18 agosto 2019 – 20a domenica t. ord.
Ger 38,4-6.8-10 / Eb 12,1-4 / Lc 12,49-53
Sono venuto a gettare fuoco sulla terra (Lc 12,49)
La pace portata dal Cristo non è una pace qualunquista, ottenuta anche a scapito della verità o della giustizia; in una parola, che sia contro l’uomo (vangelo). Scegliere il bene, annunciare la “scomoda” parola di Dio, contestare i prepotenti comporta sempre, come inevitabile conseguenza, la persecuzione (1a lettura). Per portare avanti sino in fondo il proprio impegno occorre perseveranza e lo sguardo fisso sull’esempio di Cristo (2a lettura).
Il vangelo odierno ci avvicina a Gesù gettando una luce nuova sulla sua persona. Gesù inizia il suo discorso con l’espressione “sono venuto”: essa introduce una dichiarazione con la quale egli indica lo scopo della sua missione. Egli in questo momento sta per dire una cosa importante: sta aggiungendo un altro aspetto che ci aiuta a capire per quale fine è venuto sulla terra e come sta portando avanti la sua missione. La parola chiave della sua dichiarazione è “fuoco”.
Nel linguaggio della Bibbia il fuoco richiama spesso l’aspetto di purificazione. Dio non vuole eliminare il malvagio assieme al male, ma purificarlo in vista di un nuovo inizio.
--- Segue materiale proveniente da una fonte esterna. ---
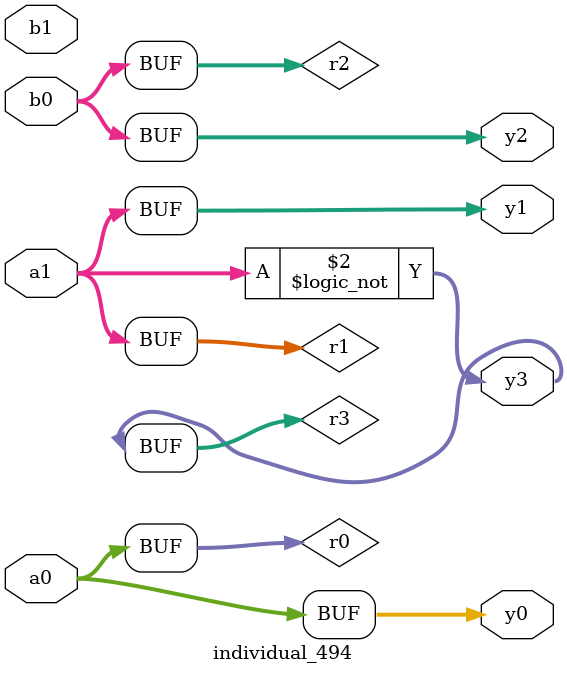
<source format=sv>
module individual_494(input logic [15:0] a1, input logic [15:0] a0, input logic [15:0] b1, input logic [15:0] b0, output logic [15:0] y3, output logic [15:0] y2, output logic [15:0] y1, output logic [15:0] y0);
logic [15:0] r0, r1, r2, r3; 
 always@(*) begin 
	 r0 = a0; r1 = a1; r2 = b0; r3 = b1; 
 	 r3 = ! r1 ;
 	 y3 = r3; y2 = r2; y1 = r1; y0 = r0; 
end
endmodule
</source>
Allora qui potremo cogliere l’ardente desiderio di Gesù di vedere il male superato attraverso il giudizio di Dio, che purifica e salva.
Ma il termine fuoco si può riferire anche alla parola di Gesù: egli desidera ardentemente che il suo messaggio trovi presto larga diffusione. Il desiderio di Gesù quindi è legato al compimento della sua missione: è il fuoco del sacrificio della croce gradito a Dio, è il fuoco dello Spirito donato ai credenti, è il fuoco che purifica i cuori e compie la giustizia di Dio. È il fuoco che riscalda i nostri cuori e ci rende famiglia di Dio; è il fuoco dell’entusiasmo nel vivere l’amore di Dio che diventa amore del prossimo; è il fuoco che “fa ardere i nostri cuori” (come ai discepoli di Emmaus) quando ascoltiamo e mettiamo in pratica la parola di Gesù.